Problem requirements:
Output every line of text in the data below without any alteration, omitting the pictures.

(Text extractions at the page level)

============

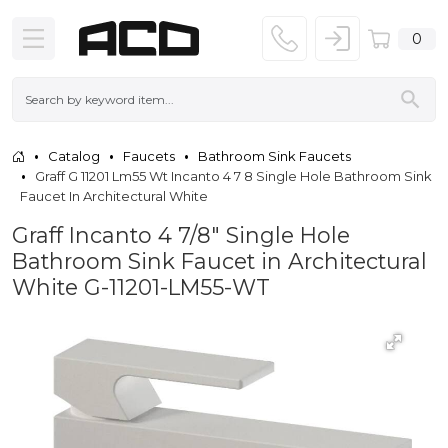
0
Catalog
Faucets
Bathroom Sink Faucets
Graff G 11201 Lm55 Wt Incanto 4 7 8 Single Hole Bathroom Sink
Faucet In Architectural White
Graff Incanto 4 7/8" Single Hole
Bathroom Sink Faucet in Architectural
White G-11201-LM55-WT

============

Solved exercise:
0
Catalog
Faucets
Bathroom Sink Faucets
Graff G 11201 Lm55 Wt Incanto 4 7 8 Single Hole Bathroom Sink
Faucet In Architectural White
Graff Incanto 4 7/8" Single Hole
Bathroom Sink Faucet in Architectural
White G-11201-LM55-WT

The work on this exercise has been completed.